Original Slack Thread

Hey everyone!
I have a question about updating deployed recipes using the CLI tools. I want to be able to deploy a new recipe to datahub using datahub ingest deploy and then update it with subsequent deployments. Unfortunately I haven’t found any way to automatically get the URN of a deployed job other than copying it from the terminal output after the first deploy.

Is there a way to do this that I am missing? Or does anyone else have a different method they use to automatically deploy and update recipes?

Hmmm not really sure on this. <@U04N9PYJBEW> might be able to speak to this!

<@U01GZEETMEZ> know any easy way to do this? At the least, you can either parse the json terminal output, or you can make a script to make the graphql call to create the ingestion source yourself and parse out the urn in python.

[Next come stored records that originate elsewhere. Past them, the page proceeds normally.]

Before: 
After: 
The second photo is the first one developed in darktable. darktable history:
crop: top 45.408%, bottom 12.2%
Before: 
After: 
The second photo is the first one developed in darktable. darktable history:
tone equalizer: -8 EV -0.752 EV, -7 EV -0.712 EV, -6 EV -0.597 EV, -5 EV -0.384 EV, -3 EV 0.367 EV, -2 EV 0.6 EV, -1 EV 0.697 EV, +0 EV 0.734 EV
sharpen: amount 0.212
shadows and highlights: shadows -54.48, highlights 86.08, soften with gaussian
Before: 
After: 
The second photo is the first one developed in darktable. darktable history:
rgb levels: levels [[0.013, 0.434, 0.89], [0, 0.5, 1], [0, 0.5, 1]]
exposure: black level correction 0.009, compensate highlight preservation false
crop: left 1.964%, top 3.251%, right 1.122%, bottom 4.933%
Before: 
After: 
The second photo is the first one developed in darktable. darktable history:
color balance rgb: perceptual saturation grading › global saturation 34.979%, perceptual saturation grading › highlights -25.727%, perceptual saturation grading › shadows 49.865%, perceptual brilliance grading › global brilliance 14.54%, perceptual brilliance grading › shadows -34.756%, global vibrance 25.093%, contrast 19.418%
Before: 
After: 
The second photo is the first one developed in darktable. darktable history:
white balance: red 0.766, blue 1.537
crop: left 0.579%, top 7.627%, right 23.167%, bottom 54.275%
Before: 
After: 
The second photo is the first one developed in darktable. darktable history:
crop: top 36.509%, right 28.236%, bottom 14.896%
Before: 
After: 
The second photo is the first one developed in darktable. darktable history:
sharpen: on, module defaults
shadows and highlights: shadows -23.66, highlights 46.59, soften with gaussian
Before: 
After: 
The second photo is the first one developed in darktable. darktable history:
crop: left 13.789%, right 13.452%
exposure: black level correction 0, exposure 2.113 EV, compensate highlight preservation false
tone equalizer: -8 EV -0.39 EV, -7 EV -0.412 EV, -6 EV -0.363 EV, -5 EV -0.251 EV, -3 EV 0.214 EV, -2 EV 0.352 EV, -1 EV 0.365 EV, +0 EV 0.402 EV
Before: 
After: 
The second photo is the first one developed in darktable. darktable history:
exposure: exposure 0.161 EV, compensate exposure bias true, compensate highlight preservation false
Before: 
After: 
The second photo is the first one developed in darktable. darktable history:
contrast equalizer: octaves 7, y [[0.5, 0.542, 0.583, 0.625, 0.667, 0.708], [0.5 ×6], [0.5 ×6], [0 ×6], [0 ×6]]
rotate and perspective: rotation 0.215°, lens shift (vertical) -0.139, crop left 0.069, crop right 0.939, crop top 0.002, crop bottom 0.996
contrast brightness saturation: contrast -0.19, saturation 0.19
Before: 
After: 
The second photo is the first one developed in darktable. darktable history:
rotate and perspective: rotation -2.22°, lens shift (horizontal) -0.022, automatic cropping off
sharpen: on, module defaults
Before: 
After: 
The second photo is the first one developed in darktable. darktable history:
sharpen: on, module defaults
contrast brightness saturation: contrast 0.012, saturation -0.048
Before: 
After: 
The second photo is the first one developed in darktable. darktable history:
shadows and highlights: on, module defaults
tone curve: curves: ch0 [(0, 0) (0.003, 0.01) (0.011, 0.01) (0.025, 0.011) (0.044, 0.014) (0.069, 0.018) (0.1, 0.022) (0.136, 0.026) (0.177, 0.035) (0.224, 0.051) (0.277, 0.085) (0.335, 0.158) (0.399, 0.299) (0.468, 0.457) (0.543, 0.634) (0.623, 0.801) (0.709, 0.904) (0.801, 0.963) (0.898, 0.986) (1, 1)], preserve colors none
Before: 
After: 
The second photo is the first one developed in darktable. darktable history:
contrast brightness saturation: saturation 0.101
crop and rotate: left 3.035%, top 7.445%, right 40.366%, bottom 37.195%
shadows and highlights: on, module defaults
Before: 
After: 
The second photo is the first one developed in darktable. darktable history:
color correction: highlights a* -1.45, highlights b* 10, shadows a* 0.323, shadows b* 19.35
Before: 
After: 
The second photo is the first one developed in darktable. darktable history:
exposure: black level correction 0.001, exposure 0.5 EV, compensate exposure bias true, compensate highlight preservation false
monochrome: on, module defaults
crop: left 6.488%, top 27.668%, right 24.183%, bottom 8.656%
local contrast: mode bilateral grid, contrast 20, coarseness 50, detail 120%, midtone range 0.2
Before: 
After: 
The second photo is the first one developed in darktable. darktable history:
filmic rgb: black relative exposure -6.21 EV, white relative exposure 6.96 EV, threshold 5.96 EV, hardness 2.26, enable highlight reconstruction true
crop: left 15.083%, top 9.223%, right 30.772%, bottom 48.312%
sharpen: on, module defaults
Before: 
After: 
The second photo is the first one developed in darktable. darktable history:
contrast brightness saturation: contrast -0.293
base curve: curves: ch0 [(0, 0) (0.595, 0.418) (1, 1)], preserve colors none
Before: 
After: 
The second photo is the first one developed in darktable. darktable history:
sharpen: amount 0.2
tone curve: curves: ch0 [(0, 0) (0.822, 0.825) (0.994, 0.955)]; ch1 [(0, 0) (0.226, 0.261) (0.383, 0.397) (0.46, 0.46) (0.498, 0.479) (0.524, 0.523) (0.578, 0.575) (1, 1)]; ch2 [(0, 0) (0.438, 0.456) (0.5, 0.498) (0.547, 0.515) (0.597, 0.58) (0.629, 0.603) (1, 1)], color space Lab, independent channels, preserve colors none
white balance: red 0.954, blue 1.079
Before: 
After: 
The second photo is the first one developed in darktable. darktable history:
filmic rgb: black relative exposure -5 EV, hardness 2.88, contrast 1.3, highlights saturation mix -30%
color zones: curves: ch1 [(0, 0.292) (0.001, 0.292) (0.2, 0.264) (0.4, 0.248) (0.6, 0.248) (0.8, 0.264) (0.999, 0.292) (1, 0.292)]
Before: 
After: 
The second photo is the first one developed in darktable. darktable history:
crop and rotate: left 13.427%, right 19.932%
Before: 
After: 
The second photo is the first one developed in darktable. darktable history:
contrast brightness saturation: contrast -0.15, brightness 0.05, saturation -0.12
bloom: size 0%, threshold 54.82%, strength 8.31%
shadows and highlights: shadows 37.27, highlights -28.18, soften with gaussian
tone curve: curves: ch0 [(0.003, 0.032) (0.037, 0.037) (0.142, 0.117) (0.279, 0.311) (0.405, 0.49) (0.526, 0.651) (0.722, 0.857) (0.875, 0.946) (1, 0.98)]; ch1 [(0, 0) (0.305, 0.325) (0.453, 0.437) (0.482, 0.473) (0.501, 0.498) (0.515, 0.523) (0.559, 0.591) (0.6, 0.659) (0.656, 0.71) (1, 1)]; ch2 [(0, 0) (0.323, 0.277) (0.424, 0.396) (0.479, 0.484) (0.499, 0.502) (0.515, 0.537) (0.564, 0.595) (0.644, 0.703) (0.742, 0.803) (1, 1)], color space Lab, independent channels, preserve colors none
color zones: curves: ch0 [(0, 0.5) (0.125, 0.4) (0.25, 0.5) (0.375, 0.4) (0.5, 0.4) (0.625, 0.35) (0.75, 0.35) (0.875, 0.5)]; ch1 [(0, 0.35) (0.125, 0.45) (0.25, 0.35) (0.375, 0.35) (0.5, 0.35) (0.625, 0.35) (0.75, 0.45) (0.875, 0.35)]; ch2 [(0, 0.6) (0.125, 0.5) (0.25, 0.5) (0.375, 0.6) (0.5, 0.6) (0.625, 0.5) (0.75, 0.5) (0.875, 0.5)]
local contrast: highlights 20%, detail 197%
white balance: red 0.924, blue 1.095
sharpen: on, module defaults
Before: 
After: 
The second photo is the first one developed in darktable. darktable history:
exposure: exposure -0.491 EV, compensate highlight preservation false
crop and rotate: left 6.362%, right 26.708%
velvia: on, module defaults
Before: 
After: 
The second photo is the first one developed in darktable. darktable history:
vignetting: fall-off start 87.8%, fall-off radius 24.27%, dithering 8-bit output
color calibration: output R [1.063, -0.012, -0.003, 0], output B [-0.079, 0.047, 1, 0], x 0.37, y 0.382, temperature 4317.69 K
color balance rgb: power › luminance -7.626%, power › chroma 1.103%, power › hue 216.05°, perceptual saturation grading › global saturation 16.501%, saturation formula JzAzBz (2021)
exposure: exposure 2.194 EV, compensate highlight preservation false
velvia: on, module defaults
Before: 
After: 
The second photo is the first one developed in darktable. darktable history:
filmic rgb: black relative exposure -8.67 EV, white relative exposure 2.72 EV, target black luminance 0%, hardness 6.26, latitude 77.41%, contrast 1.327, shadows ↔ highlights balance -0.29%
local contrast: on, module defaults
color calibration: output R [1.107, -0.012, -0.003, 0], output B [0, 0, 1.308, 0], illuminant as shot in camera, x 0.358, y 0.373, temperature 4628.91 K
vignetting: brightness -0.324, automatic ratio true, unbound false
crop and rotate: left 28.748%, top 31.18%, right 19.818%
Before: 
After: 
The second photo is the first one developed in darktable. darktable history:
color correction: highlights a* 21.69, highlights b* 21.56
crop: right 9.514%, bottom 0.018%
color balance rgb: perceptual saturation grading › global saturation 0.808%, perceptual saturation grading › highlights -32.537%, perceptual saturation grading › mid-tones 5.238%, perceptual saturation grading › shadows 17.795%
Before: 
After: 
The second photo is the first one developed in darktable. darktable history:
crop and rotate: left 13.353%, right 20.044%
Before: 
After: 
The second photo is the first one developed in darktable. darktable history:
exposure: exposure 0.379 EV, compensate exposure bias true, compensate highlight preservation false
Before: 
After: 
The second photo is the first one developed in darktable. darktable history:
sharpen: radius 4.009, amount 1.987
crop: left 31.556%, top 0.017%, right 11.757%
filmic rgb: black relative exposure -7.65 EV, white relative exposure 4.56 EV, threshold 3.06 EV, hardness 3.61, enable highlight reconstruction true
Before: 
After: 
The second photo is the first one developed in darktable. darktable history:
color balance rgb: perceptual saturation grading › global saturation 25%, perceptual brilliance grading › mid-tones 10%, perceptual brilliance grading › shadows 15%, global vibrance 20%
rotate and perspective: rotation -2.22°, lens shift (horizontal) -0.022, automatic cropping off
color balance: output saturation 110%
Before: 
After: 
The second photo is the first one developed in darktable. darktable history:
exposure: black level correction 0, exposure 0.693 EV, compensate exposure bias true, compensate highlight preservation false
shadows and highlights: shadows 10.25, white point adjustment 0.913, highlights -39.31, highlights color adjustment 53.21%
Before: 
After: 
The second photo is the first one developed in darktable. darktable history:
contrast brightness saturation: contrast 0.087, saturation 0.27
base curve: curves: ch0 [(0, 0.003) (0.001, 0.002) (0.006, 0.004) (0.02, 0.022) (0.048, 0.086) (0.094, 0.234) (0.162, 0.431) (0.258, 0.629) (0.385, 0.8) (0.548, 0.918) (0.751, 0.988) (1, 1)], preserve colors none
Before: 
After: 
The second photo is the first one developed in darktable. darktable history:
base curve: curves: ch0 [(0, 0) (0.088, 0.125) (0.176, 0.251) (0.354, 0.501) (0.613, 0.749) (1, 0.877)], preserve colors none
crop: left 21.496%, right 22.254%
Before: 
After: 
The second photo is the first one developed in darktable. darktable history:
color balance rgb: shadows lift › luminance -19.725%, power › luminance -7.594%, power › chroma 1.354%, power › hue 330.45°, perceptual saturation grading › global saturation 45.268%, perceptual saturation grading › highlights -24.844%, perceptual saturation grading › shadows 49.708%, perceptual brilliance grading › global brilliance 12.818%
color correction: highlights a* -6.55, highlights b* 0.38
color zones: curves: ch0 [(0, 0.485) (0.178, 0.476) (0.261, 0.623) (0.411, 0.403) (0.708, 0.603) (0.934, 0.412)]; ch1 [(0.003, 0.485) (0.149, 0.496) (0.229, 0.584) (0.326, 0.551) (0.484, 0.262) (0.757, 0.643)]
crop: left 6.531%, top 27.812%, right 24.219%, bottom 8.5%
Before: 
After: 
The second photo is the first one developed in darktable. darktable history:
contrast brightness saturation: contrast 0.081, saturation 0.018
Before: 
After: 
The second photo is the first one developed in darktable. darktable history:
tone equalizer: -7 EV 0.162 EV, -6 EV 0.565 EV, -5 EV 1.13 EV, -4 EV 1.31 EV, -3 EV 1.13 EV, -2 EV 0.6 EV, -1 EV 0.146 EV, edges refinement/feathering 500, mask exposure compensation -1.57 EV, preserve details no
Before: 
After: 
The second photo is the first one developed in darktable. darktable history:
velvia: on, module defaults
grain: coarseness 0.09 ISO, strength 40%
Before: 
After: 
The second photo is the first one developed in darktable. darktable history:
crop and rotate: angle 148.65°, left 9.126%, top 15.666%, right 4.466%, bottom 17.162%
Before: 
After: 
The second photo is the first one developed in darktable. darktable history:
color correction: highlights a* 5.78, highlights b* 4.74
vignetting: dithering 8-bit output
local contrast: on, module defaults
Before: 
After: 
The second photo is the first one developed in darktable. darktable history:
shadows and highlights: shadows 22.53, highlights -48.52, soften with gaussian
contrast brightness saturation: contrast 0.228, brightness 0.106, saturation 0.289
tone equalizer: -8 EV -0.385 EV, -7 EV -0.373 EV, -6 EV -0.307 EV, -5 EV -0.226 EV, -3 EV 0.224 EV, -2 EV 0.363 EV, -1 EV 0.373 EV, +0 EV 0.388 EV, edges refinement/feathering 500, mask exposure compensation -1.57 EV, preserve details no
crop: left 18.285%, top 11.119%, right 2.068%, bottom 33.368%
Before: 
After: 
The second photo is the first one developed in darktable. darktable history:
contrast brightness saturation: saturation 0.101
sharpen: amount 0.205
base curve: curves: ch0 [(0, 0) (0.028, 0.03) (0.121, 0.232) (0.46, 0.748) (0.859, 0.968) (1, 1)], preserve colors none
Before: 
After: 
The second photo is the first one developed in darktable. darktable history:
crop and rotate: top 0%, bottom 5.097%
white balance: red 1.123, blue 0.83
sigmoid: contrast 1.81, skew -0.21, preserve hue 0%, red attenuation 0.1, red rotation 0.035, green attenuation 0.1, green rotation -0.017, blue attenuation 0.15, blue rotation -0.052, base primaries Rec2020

We can definitely make some tweaks here. Our current code looks like this: https://github.com/datahub-project/datahub/blob/791e2e7bf588d96bad94ccfdcf1beddde02dadc3/metadata-ingestion/src/datahub/cli/ingest_cli.py#L348

Would it make sense to have an upsert command or something instead?

The workaround I ended up using was to make a search call through the REST Api to determine if the IngestionSource exists and if so, parse the URN from the response.

It would be very nice if that functionality could be incorporated into the CLI tools as well.

Got it - the tricky piece is that there’s no stable recipe -> urn mapping that we can use. How were you determining if the ingestion source exists?